- Goal of the exercise
Reproduce word for word the line that contains "Identify the document" and every line after it to the end of the records, with nothing else added.

- Supplied material
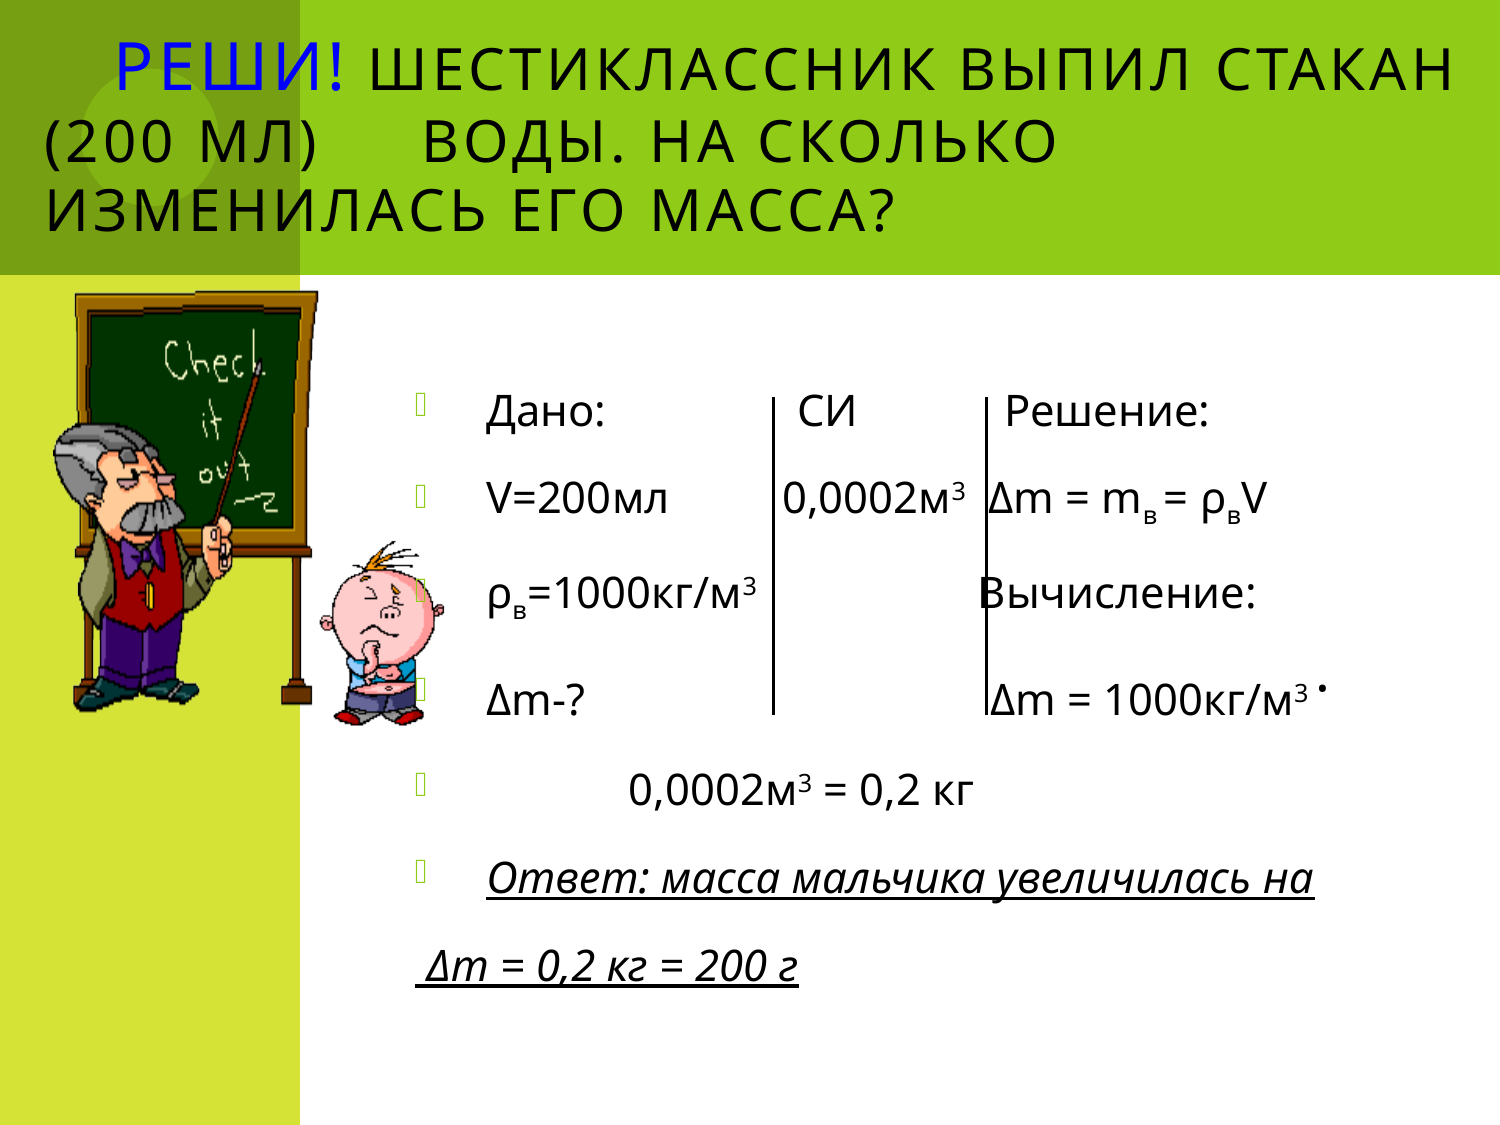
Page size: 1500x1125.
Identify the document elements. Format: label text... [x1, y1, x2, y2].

title Реши! Шестиклассник выпил стакан (200 мл) воды. На сколько изменилась его масса? [29, 0, 1500, 268]
list Дано: СИ Решение: V=200мл 0,0002м3 Δm = mв = ρвV ρв=1000кг/м3 Вычисление: Δm-? Δm = 1000кг/м3 · 0,0002м3 = 0,2 кг Ответ: масса мальчика увеличилась на Δm = 0,2 кг = 200 г [399, 375, 1425, 1005]
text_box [52, 255, 472, 729]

- Solution for this problem
Identify the document elements. Format: label text... [x1, y1, x2, y2].

title Реши! Шестиклассник выпил стакан (200 мл) воды. На сколько изменилась его масса? [29, 0, 1500, 268]
list Дано: СИ Решение: V=200мл 0,0002м3 Δm = mв = ρвV ρв=1000кг/м3 Вычисление: Δm-? Δm = 1000кг/м3 · 0,0002м3 = 0,2 кг Ответ: масса мальчика увеличилась на Δm = 0,2 кг = 200 г [399, 375, 1425, 1005]
text_box [52, 255, 472, 729]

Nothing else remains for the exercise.